The end of an era is here.
As Wolves fans, we’ve been abundantly lucky to watch one of the greatest basketball minds and winningest coaches of all-time call the Twin Cities his home for the past three years. It didn’t end as planned, but don’t let that change how you felt when David Kahn and Glen Taylor pulled off the impossible and lured the living legend to the North Star State less than three calender years ago.
Think about what a coup it was. A largely incompetent, in-over-his-head Kahn was able to bring a brilliant coach on the precipice of 1,000 career victories, to a 17-win team. Insane. There is no rational explanation for the Wolves and Kahn’s ability to pull this hire off.
Then the lockout happened. Ricky Rubio, one of two big (only?) reasons why Adelman came to Minnesota, tore his ACL in March of the shortened season. And then knuckle push-ups, and two months of Rubioless and Loveless hoops, if you could call it that. The team improved in the win-loss column, but it was an empty feeling.
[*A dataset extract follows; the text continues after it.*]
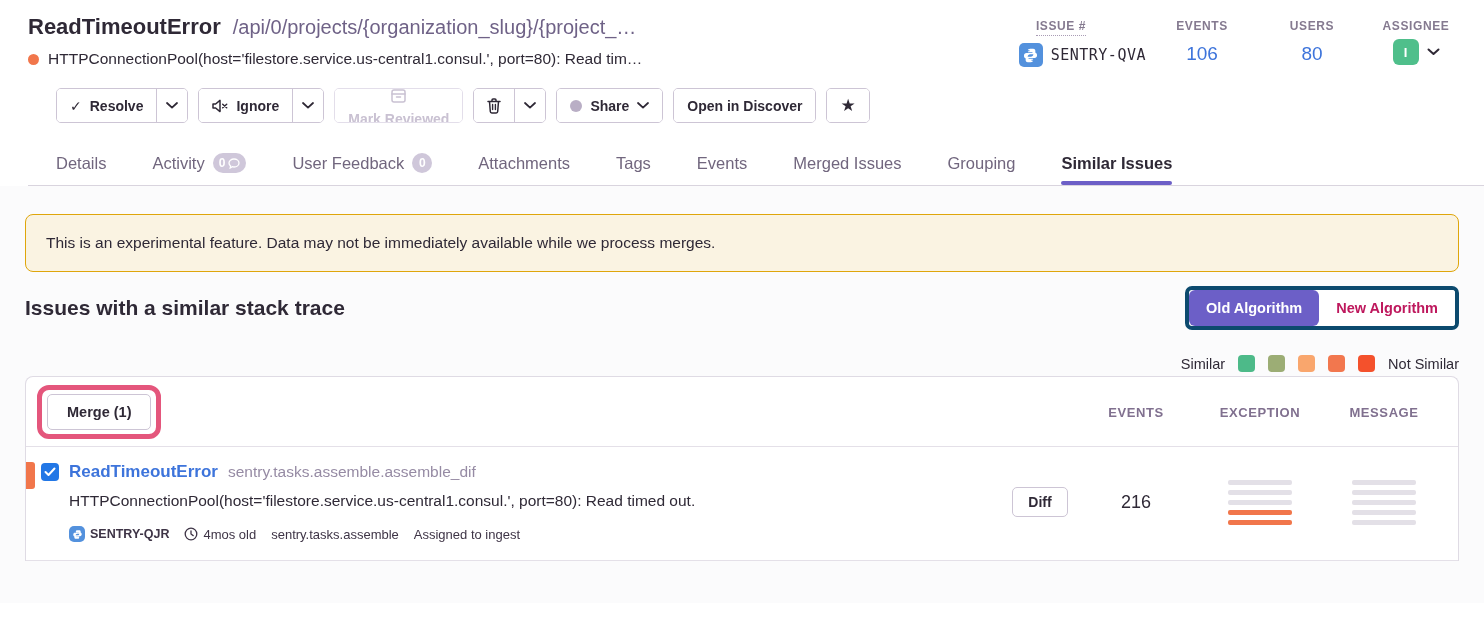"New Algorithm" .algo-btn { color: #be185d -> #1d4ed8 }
And then Kahn was gone, and Flip Saunders took over. This was the year. Ultimately, it was “the year”, but a year of a different sort than we all envisioned. The Wolves were historically unlucky, with the best point differential of a non-playoff team in recent memory. The close and late losses (Clippers, Suns, Mavericks/Ed Malloy all immediately come to mind) destroyed the differential early, and things only began to progress to the mean in the waning weeks of the season.
But in true 2013-14 Timberwolves fashion, they dropped a shoulda, coulda, woulda final home game against the Utah Jazz, of all teams, robbing them a .500 season. So significant and demoralizing was that loss that Adelman even brought it up in his retirement press conference. The eighth-winningest coach of all-time brought up a factually and tangibly meaningless April 16th contest, as a clear and frustrating microcosm of his career in Minneapolis.
We’ll have more later in the day regarding names of potential coaches that have been bandied about the interwebs, but for now, watch all the Adelman-coached highlights that you can. It’s a day to celebrate his league-wide legacy.